Ces relations, étant basées sur un nombre restreint de saisons et de sites de suivi (entre 1 et 4 saisons), seront améliorées grâce à l’intégration de nouvelles saisons et de nouveaux sites de suivi dans le cadre du présent projet. Les résultats des premiers travaux ont permis de constater que certaines caractéristiques morphologiques de l’estran et le type de côte influencent la durée, l’extension et la stabilité du pied de glace. Or l’influence des caractéristiques morphologiques de la zone côtière sur la dynamique du pied de glace est peu connue et souvent qualitative. Il est donc actuellement hasardeux de généraliser ces résultats préliminaires à l’ensemble de l’estuaire et du golfe du Saint-Laurent et des secteurs où les infrastructures routières sont vulnérables.

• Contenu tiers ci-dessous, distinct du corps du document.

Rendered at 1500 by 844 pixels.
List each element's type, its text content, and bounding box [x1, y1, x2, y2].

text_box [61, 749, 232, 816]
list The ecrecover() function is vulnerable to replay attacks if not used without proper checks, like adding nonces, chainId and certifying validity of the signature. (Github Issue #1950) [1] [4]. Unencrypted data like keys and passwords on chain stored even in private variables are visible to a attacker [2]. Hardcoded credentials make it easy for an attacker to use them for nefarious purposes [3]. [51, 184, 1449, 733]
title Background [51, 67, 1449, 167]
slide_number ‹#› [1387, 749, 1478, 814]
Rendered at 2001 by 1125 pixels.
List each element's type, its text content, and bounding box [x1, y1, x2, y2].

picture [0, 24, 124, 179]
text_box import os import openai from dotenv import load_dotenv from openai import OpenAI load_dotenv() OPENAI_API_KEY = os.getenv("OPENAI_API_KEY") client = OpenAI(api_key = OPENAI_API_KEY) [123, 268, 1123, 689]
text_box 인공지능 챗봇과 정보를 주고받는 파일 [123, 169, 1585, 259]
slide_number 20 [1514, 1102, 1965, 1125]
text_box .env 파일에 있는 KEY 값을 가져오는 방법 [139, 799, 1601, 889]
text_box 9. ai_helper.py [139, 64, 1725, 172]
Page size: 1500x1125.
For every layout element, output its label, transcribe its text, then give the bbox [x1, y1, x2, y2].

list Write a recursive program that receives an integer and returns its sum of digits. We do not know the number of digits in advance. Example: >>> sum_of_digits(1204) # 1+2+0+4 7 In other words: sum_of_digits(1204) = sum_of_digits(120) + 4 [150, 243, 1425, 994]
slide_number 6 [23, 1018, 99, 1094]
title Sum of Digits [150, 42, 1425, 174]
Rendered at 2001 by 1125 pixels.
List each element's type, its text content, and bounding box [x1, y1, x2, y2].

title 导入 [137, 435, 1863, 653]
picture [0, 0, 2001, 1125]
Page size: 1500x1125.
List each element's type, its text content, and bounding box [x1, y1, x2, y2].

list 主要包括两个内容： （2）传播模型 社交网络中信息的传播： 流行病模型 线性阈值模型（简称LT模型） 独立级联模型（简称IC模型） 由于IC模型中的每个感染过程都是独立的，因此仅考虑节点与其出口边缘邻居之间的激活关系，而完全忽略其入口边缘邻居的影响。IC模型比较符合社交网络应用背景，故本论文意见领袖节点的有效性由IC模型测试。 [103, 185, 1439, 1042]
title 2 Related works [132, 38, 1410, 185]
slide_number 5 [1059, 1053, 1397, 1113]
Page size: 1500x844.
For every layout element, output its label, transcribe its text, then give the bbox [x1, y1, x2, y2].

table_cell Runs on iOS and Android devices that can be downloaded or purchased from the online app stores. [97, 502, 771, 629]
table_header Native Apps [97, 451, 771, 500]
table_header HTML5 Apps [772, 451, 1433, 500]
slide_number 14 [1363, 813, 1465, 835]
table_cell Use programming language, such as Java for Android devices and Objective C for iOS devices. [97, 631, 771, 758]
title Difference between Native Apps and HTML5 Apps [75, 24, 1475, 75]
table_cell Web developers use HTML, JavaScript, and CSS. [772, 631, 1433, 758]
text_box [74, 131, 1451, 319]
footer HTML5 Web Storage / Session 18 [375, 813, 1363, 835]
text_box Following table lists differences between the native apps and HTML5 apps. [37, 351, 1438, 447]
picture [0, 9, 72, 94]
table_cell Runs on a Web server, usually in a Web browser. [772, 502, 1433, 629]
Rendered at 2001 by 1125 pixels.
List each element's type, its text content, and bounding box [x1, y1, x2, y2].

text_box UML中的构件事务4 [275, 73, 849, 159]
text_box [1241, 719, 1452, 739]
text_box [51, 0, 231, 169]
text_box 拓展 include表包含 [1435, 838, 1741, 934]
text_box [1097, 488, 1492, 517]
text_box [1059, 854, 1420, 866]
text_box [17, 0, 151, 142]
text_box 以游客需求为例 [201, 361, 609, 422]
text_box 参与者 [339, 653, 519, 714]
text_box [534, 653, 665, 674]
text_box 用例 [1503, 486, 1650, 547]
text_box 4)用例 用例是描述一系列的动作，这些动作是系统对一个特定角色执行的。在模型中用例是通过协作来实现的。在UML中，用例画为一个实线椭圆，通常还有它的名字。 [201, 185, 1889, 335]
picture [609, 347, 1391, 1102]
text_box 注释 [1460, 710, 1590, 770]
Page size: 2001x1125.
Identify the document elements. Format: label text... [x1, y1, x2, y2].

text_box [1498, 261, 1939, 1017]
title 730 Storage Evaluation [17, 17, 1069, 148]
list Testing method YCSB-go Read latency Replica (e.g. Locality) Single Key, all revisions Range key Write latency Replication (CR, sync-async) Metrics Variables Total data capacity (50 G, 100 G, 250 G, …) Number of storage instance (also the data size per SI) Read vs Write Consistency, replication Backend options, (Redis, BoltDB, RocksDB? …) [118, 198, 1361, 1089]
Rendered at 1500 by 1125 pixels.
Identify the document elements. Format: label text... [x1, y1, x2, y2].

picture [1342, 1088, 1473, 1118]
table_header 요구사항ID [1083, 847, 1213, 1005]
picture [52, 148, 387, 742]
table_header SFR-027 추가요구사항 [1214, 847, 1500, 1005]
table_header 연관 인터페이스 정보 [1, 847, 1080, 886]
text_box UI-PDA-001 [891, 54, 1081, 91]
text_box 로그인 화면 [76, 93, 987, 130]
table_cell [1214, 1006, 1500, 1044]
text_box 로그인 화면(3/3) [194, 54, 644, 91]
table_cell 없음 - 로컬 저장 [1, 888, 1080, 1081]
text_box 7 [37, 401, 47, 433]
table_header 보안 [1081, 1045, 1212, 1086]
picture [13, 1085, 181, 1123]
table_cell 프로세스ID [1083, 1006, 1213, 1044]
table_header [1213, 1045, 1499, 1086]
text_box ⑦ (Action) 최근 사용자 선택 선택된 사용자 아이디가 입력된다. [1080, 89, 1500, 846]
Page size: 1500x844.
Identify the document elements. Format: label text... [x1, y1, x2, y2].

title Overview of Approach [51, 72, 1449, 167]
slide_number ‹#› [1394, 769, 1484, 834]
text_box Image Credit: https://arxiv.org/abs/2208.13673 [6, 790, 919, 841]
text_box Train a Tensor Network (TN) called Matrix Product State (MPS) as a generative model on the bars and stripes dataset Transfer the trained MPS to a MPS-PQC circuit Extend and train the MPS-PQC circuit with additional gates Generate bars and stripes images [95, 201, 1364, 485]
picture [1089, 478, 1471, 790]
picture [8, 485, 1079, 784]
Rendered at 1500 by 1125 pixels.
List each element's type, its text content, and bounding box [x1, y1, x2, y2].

D’autre part, la compréhension des conséquences de l’état d’englacement du haut estran sur l’évolution de la ligne de rivage est extrêmement limitée. En effet, les études réalisées sur le pied de glace ont surtout porté sur les processus et modes d’englacement et de déglacement des plages en milieu arctique, subarctique ou tempéré, sur l’effet de la glace dans les milieux de sédimentation fine (surtout dans les marais) et sur les caractéristiques morphologiques du pied de glace en fonction des conditions hydrologiques et météorologiques de mise en place. À l’échelle de l’estuaire et du golfe du Saint-Laurent, les travaux qui ont porté directement ou indirectement sur le complexe glaciel côtier ou le pied de glace sont ceux de Dionne (1973, 1993), Lessard et Dubois (1984), Troude et Sérodes (1988), Bouchard (1997), Bernatchez et Leblanc (2000), Bernatchez et Dubois (2004), Moign (1972) et Manson et al. (2002). À notre connaissance, seuls les travaux de Bernatchez et al. (2008) et de BaMasoud et Byrne (2012) ont permis de mettre en relation les conditions de glace avec l’évolution du trait de côte. Les travaux de Bernatchez et al. (2008) ont permis de comparer des périodes d’évolution du trait de côte (intervalles pluriannuels tributaires des dates d’acquisition des orthophotographies) avec les conditions climatiques prévalant durant celles-ci.

Les résultats obtenus indiquent qu’aux Îles-de-la-Madeleine, les périodes de faible englacement correspondent à des périodes marquées par la réduction des largeurs de plage et subséquemment au recul du trait de côte. Les travaux de BaMasoud et Byrne (2012), aussi réalisés à partir d’orthophotographies aériennes, ont permis de mesurer l’effet d’une année de faible englacement

sur l’évolution de la ligne de rivage d’un site d’étude situé dans les Grands Lacs.

Les conséquences de la réduction de la couverture de glace sur la vitesse d’érosion de la côte et sur le bilan sédimentaire des plages n’ont donc pratiquement jamais fait l’objet de quantification. Seuls quelques chercheurs ont réalisé des profils topographiques de plage (Bouchard 1997 ; Ross 1988) et particulièrement dans la région de Sept-Îles (Lessard et Dubois 1984 ; Moign 1972). Toutefois, la faible résolution temporelle et spatiale fait en sorte qu’il est difficile de faire le lien quantitatif entre l’évolution de la plage et l’évolution de la côte et d’identifier les causes de la variabilité morphologique de la plage. En l’absence de ces connaissances, les projections d’érosion côtière ne tiennent pas compte de la réduction appréhendée de la couverture de glace.